When Trump was asked yesterday about the release, he claimed he wasn’t involved. Pam Bondi made the decision.

Trump said Friday that White House was not directly involved in handling the disclosure.

“I haven’t looked into that. That’s up to Pam and the group,” he told reporters aboard Air Force One as he returned from the Middle East, referring to Attorney General Pam Bondi.

If no one at the White House was involved, it would be fairly big news. It would mean someone other than the President or his surrogate (like White House Counsel David Harrington) had simply blown off the privilege invocation of a prior President.

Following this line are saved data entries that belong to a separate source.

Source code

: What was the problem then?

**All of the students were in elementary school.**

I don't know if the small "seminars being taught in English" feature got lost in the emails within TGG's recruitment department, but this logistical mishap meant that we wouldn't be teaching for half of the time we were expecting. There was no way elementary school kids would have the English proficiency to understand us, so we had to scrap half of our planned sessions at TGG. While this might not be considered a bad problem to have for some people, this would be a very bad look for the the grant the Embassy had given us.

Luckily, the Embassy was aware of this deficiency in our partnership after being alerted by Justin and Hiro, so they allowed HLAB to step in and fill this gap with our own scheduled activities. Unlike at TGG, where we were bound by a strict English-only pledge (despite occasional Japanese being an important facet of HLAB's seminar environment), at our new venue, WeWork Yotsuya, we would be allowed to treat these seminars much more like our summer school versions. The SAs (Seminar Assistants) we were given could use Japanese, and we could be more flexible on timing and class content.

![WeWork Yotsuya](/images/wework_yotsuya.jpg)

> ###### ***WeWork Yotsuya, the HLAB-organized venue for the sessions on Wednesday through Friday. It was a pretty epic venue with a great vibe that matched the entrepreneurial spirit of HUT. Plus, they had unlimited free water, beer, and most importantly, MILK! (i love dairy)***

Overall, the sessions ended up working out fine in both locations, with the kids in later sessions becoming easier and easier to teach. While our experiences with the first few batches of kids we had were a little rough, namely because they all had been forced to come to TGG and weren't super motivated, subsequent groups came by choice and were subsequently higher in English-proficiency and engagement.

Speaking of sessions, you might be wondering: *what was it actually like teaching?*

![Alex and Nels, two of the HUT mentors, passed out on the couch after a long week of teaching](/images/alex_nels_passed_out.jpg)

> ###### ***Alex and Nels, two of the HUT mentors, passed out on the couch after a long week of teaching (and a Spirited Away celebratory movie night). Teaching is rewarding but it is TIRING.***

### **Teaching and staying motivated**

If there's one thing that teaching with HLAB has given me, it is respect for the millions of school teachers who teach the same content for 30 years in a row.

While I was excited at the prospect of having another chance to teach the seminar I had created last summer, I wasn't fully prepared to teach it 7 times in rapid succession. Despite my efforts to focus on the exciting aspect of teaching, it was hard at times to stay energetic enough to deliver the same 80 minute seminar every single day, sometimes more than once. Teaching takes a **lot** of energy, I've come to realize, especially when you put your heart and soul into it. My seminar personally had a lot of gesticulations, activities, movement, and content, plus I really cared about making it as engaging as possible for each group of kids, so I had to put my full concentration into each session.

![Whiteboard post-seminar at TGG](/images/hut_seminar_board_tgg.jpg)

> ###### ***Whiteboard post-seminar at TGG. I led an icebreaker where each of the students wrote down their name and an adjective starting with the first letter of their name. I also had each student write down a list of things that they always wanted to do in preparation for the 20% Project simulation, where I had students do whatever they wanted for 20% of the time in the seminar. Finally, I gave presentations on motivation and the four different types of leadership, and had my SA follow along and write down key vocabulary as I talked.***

By contrast, Biden’s DOJ overrode Trump’s own privilege invocations in conjunction with January 6 in one of two ways. For matters pertaining to the investigative materials held by the Archives, Biden himself waived privilege based on what Congress asked for; there’s no record DOJ obtained information outside this scope, meaning there’s no record that Merrick Garland shared any information about the criminal investigation with the President. For waivers of privilege pertaining to interviews with Trump’s aides, DOJ got Biden’s White House Counsel to make the waivers.

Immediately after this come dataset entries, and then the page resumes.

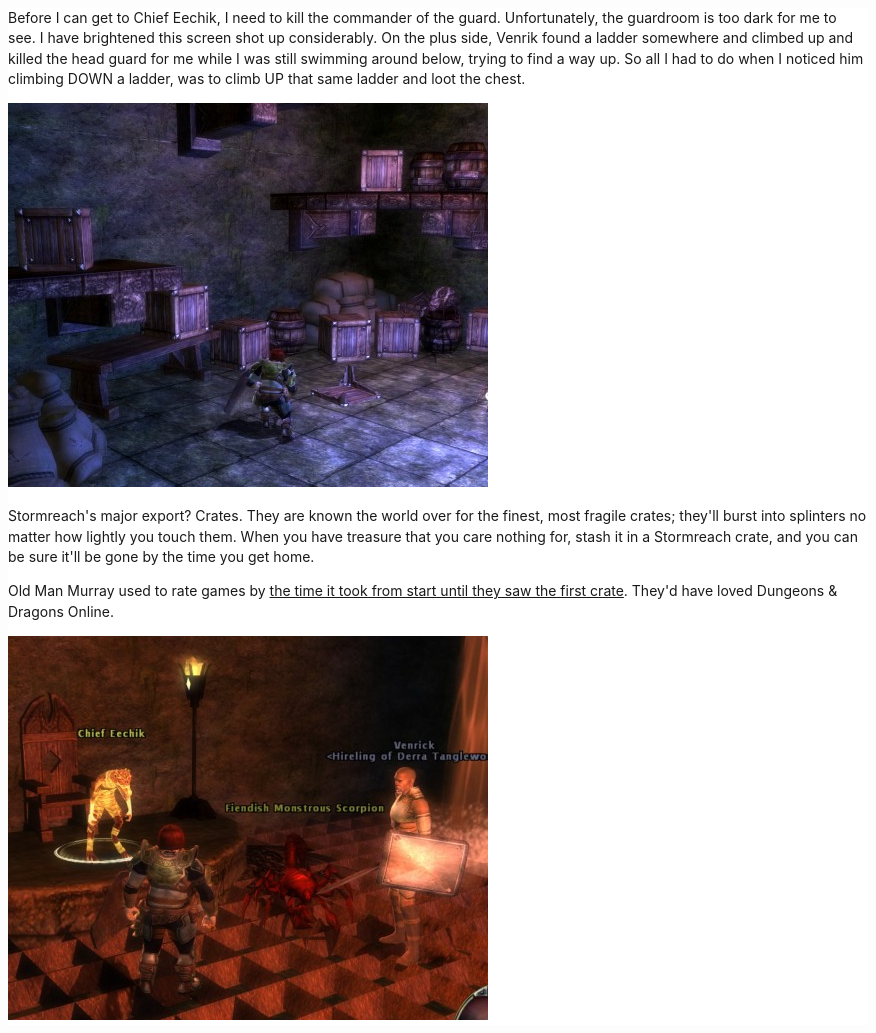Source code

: Before I can get to Chief Eechik, I need to kill the commander of the guard. Unfortunately, the guardroom is too dark for me to see. I have brightened this screen shot up considerably. On the plus side, Venrik found a ladder somewhere and climbed up and killed the head guard for me while I was still swimming around below, trying to find a way up. So all I had to do when I noticed him climbing DOWN a ladder, was to climb UP that same ladder and loot the chest.

[![](../../../uploads/2010/03/dndclient-2010-03-03-22-46-33-83-480x384.jpg "Crates, everywhere.")](../../../uploads/2010/03/dndclient-2010-03-03-22-46-33-83.jpg)

Stormreach's major export? Crates. They are known the world over for the finest, most fragile crates; they'll burst into splinters no matter how lightly you touch them. When you have treasure that you care nothing for, stash it in a Stormreach crate, and you can be sure it'll be gone by the time you get home.

Old Man Murray used to rate games by [the time it took from start until they saw the first crate](http://www.oldmanmurray.com/features/39.html). They'd have loved Dungeons & Dragons Online.

[![](../../../uploads/2010/03/dndclient-2010-03-03-22-54-41-97-480x384.jpg "The Chief!")](../../../uploads/2010/03/dndclient-2010-03-03-22-54-41-97.jpg)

But as far as we know, the Biden White House always made the waivers, an Executive finding that a waiver overrode whatever concerns his predecessor might have about privilege.

Here, Trump is at least claiming that he wasn’t involved, effectively ceding the very concept of privilege to DOJ.

To be clear, critics of Biden were absolutely justified in claiming that the release of the transcript effectively waived privilege, and it may be that DOJ simply adopted that argument. But the legal basis matters, especially coming from a guy who won’t stop complaining about an investigation in which DOJ spent ten months carefully working through Trump’s privilege claims.

And the pre-release of these recordings to a White House mouthpiece and a lead Dick Pic sniffer was bound to maximally serve scandal.

It is an utterly masterful example of playing the press, of eliciting precisely the same kind of shitty reporting right wingers claim they’ve shown. Because most of the people commenting on these excerpts exhibit no awareness Biden matched the wits the much younger prosecutors in other parts of the interview.

Update: Heritage, which was suing to release the recording, is pissed about Thompson’s cherry picking.

The American people must take the snippets leaked to Axios and have apparently been spliced without notation; not the true accounting which Heritage Plaintiffs seek to provide. In the hours since the Axios release, the news has been plastered with the Axios clips. They are everywhere; apparently all concede the voices match the interview participants; they may have even been officially released. Axios released approximately 14 minutes and 28 seconds of the nearly five-and-a-half hours of President Biden’s interview with Special Counsel Hur. The media has created a running narrative about President Biden’s mental fitness based on less than 4.5 percent of the entire interview.

Since I posted this, Thompson has made the full 5+ hours available.